Unlike a mammography method, a digital breast tomosynthesis (DBT) method may solve the problem of overlapping tissues to a certain degree by capturing images of a subject such as a breast at a plurality of different angles (e.g., 7 through 30 different angles).

A computerized tomography (CT) method obtains projection data at angles equal to or greater than 180° and thus may accurately reconstruct a three-dimensional (3D) image. In this case, as a representative reconstruction algorithm, in a filtered backprojecion (FBP) algorithm, simple filtering is performed in a Fourier domain and then divided images are recombined in an image domain.

A tomosynthesis method obtains an image in a limited range of angles and thus loses information.

SUMMARY

Provided are methods and apparatuses for processing an image, capable of minimizing loss of information in an ultimately reconstructed image by applying two iterated reconstruction algorithms having different properties to a tomographic image obtained in a limited range of angles.

Provided are methods and apparatuses for processing an image by iteratively performing an update method induced from a data obtaining model of an X-ray, and rapidly removing noise by using a gradient-based total variation regularization method.

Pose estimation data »
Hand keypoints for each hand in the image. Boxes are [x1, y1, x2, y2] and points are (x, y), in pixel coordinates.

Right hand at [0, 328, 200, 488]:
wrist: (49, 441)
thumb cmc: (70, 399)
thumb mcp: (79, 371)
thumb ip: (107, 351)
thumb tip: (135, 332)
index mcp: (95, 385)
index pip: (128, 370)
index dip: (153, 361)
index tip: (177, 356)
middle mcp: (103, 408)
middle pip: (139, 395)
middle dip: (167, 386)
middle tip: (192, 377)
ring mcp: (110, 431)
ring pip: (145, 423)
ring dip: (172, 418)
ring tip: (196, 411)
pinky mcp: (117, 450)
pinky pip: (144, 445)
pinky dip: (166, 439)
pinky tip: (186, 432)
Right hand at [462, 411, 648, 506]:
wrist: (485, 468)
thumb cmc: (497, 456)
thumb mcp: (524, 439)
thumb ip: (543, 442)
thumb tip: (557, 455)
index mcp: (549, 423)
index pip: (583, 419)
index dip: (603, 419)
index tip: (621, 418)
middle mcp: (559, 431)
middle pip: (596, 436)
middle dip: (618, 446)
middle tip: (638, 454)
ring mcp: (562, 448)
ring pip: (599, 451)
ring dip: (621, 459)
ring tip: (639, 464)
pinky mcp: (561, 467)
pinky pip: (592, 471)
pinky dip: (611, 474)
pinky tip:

What you need to do » Pick up the passage on tomosynthesis image reconstruction after its last sentence and continue writing it.

Answer to this problem »
Provided are methods and apparatuses for processing an image to obtain an ultimately reconstructed image by updating an auxiliary variable of an image by using a Poisson model and a total variation regularization method a plurality of times.

Provided are medical image systems employing the apparatuses.

Additional aspects will be set forth in part in the description which follows and, in part, will be apparent from the description, or may be learned by practice of the presented embodiments.

According to an aspect of the present invention, a method of processing an image is provided. The method includes generating a first intermediate reconstructed image by applying a first iterated reconstruction algorithm to a tomographic image of a predetermined subject; generating a second intermediate reconstructed image by applying a second iterated reconstruction algorithm to a difference image between the first intermediate reconstructed image and the tomographic image; and generating an ultimately reconstructed image by composing the first and second intermediate reconstructed images.

According to another aspect of the present invention, an apparatus for processing an image is provided. The apparatus includes a first intermediate reconstructed image generation unit to generate a first intermediate reconstructed image by applying a first iterated reconstruction algorithm to a tomographic image of a predetermined subject; a second intermediate reconstructed image generation unit to generate a second intermediate reconstructed image by applying a second iterated reconstruction algorithm to a difference image between the first intermediate reconstructed image and the tomographic image; and a composition unit to generate an ultimately reconstructed image by composing the first and second intermediate reconstructed images.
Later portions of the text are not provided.